Saved entries:

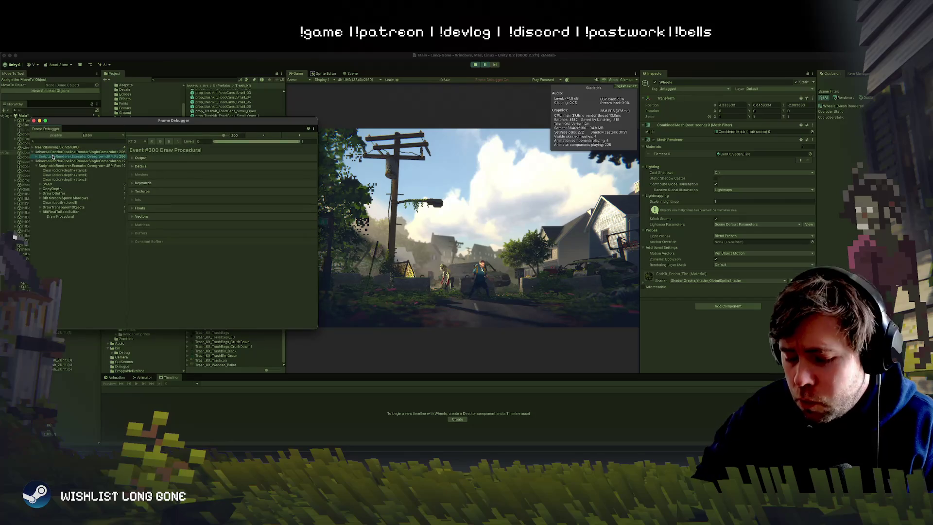
key(Right)
key(Down)
key(Down)
key(Down)
key(Down)
key(Down)
key(Down)
key(Down)
key(Down)
key(Down)
key(Up)
key(Up)
key(Up)
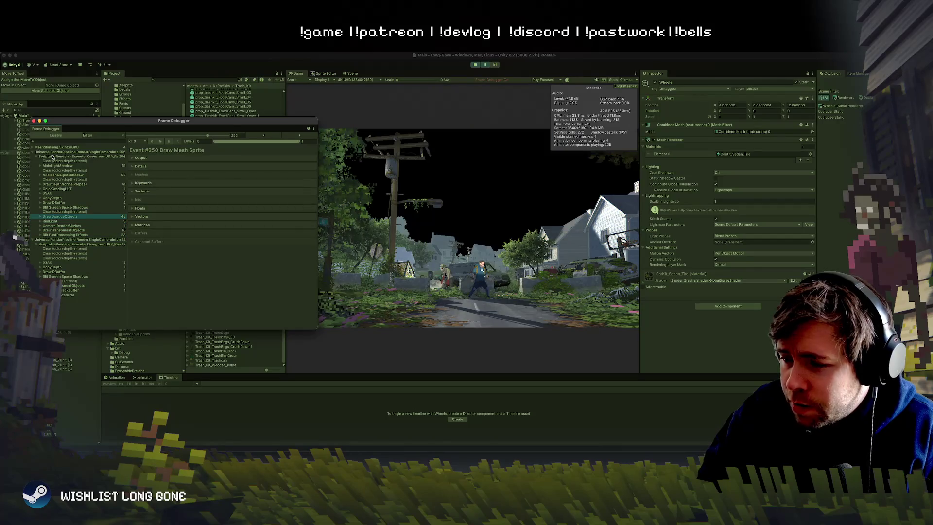
key(Up)
key(Down)
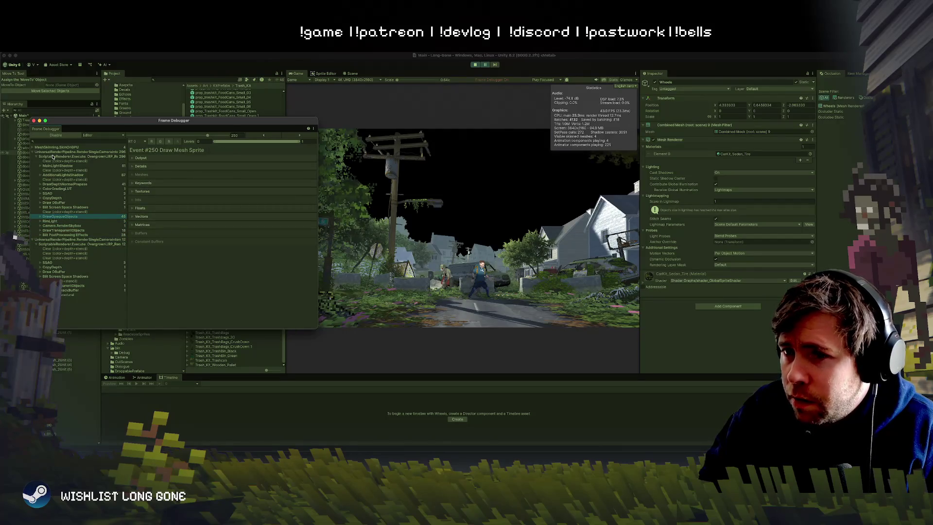
key(Right)
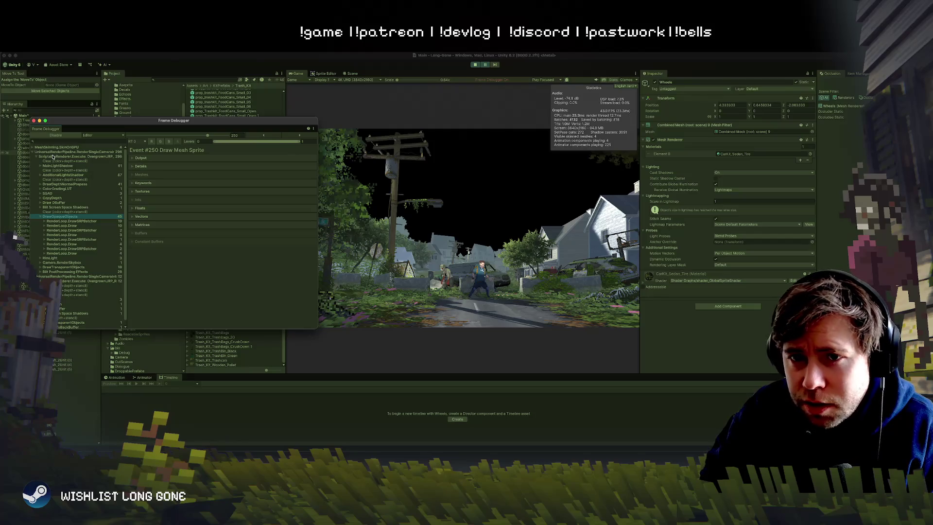
Step: Expand the SRP batcher list and step forward through its SRP Batch draws
key(Down)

Assigned task: Set down the entries shown above once more, exactly as they read, but without pictures.

Worked solution:
key(Right)
key(Down)
key(Down)
key(Down)
key(Down)
key(Down)
key(Down)
key(Down)
key(Down)
key(Down)
key(Up)
key(Up)
key(Up)
key(Up)
key(Down)
key(Right)
Step: Expand the SRP batcher list and step forward through its SRP Batch draws
key(Down)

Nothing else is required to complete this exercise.